Context Is the Whole Game
The difference between a thin answer and a sharp one is almost never the prompt wording. It is what the model can see. Anthropic calls the discipline of managing that "context engineering."
The model has no memory of you. Every answer is built only from what's on the desk in front of it, right now.
This took me a while to internalize. The context window isn't a memory — it's a workspace, a desk. Whatever you've placed on it — your instruction, the files, the conversation so far — is everything the model has to work with. Nothing outside that desk exists to it. It doesn't “know” your project; it knows what's currently in front of it. Once that clicked, a lot of frustration made sense: when the model “forgot” something, it hadn't forgotten — it had never been told, or the thing had slid off the edge of the desk as a long conversation grew.
A worked example
Say you ask Claude to fix a bug and it changes the wrong function. Nine times out of ten the desk was wrong: you pasted one file, but the bug lived in how two files interact, and the second was never on the desk. The model reasoned perfectly about what it could see — it just couldn't see the thing that mattered. Add the second file, and the “dumb” model is suddenly sharp. Curating the desk is the work; the thinking is the easy part.

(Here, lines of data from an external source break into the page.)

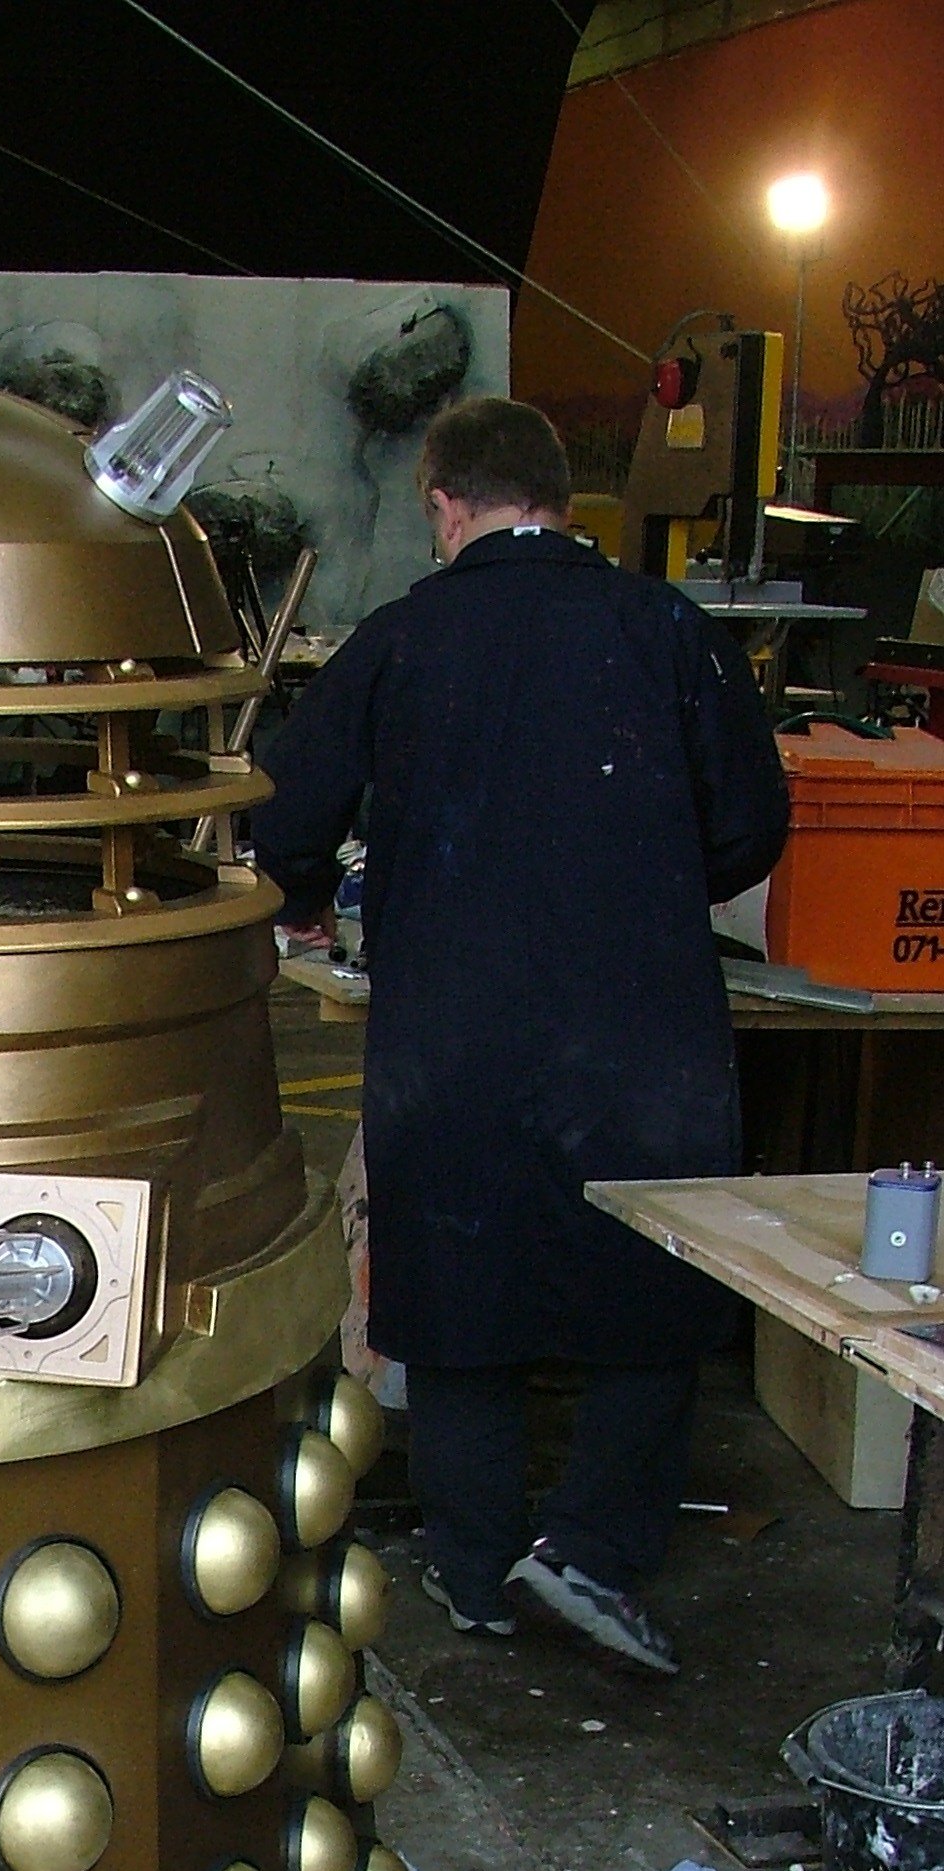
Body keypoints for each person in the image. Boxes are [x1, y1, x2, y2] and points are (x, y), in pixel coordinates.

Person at [251, 396, 789, 1676]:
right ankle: (594, 1551)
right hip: (642, 1022)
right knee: (655, 1280)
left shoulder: (396, 639)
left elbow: (278, 829)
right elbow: (753, 822)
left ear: (444, 502)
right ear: (562, 497)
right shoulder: (669, 628)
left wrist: (331, 903)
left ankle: (482, 1569)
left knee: (456, 1290)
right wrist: (645, 887)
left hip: (455, 1030)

This is the skill Anthropic calls context engineering: finding the smallest set of high-signal things that make a good answer likely — and no more. Because the desk has a second, less obvious rule: more is not better. A model has a limited attention budget, and as the desk fills with junk — a giant pasted log, twenty messages of dead ends — its accuracy on what actually matters quietly degrades. The clutter doesn't just waste room; it pulls focus off the signal.
Where it breaks
The kitchen-sink session: one long thread you keep piling onto for hours. It feels efficient — everything's “in there” — but the desk is now mostly clutter, and answers get vaguer the longer it runs. When a thread starts drifting, start a fresh one with a clean desk rather than fighting the mess.
Try it yourself
Next time an answer is off, don't rephrase — audit the desk. List what the model can actually see right now. The missing piece is almost always sitting in your head, never having made it onto the desk; and the noise is almost always something you could clear off it. Adjust what's on the desk before you touch a single word of the prompt.
Grounded in Anthropic's writing on context engineering — the smallest set of high-signal tokens, and the model's limited attention budget.